Labour Workfare Rebel Ian Mearns Defied Ed Miliband 'on Principle'
A Labour party rebel who defied leader Ed Miliband to vote against unemployment reforms did so upon principle, he has claimed.
Ian Mearns had to quit his post on the bottom rung of the ministerial ladder for failing to toe the party line by not abstaining from a vote on a government bill.
Instead, he voted against retrospective legislation tabled by the coalition in a frantic response to a ruling by a judge on welfare benefits for jobseekers.
Labour's frontbench team wanted to offer no resistance to the bill, after securing concessions that would allow jobseekers to appeal against rulings on their benefits claims.
But Mearns told IBTimes UK that he had to defy the Labour leadership over the vote. He spoke after standing down from his role as parliamentary private secretary (PPS) to Ivan Lewis, the shadow secretary for international development.
The MP for Gateshead said: "Based on my casework experience I do not have any real faith at all that [work and pensions secretary] Iain Duncan Smith could oversee a fair, open and transparent mechanism at the DWP. We were voting for possible sanctions on everyone since 2011. That's not fair.
"Then I had to resign, or it would have been a case of getting the sack because I had voted against the wishes of the leadership of the party on this issue."

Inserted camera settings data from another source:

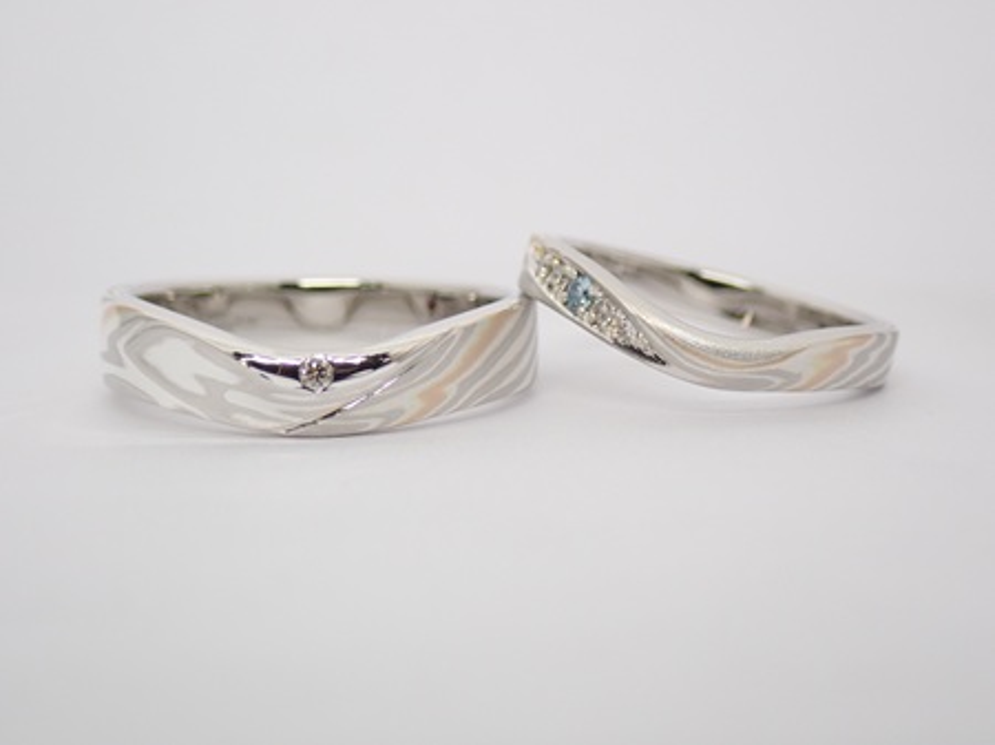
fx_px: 2212
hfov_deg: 25.3
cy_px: 372
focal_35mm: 77
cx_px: 498
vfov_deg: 19.1
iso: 200
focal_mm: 13.65
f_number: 4.1
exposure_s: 1/125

Labour thrashed out its position on the bill at a meeting which left many MPs uncomfortable.
"The line being taken by the frontbench team was one that everyone was not comfortable with," said Mearns. "I have talked to colleagues and many of them who abstained did so with a very heavy heart."
Worries that resistance to the workfare bill would be a gift to the Tories influenced the controversial decision.
Mearns said: "The timing [of the vote] was unfortunate. On the day of the Budget, the [shadow] frontbench did not want to run the risk of being called irresponsible.
"But there's neither a good nor a bad time when we want to do the right thing."
A total of 43 Labour MPs rebelled against the party whip in a show of defiance that would have been uncomfortable for Miliband. But the Labour rebels' stance slipped under the radar with George Osborne's Budget dominating the news agenda.
Mearns insisted that the Labour rebels were not drawn only from the "awkward squad" of the party's MPs.
"There was a broad range of people, they are not the loony left," he said.
Among those who also defied the party leadership was Labour's former chief whip Nick Brown and former housing minister John Healy.
The bill was triggered by a court ruling in February that found that jobseekers were not given enough information about how to appeal against cuts in their benefits.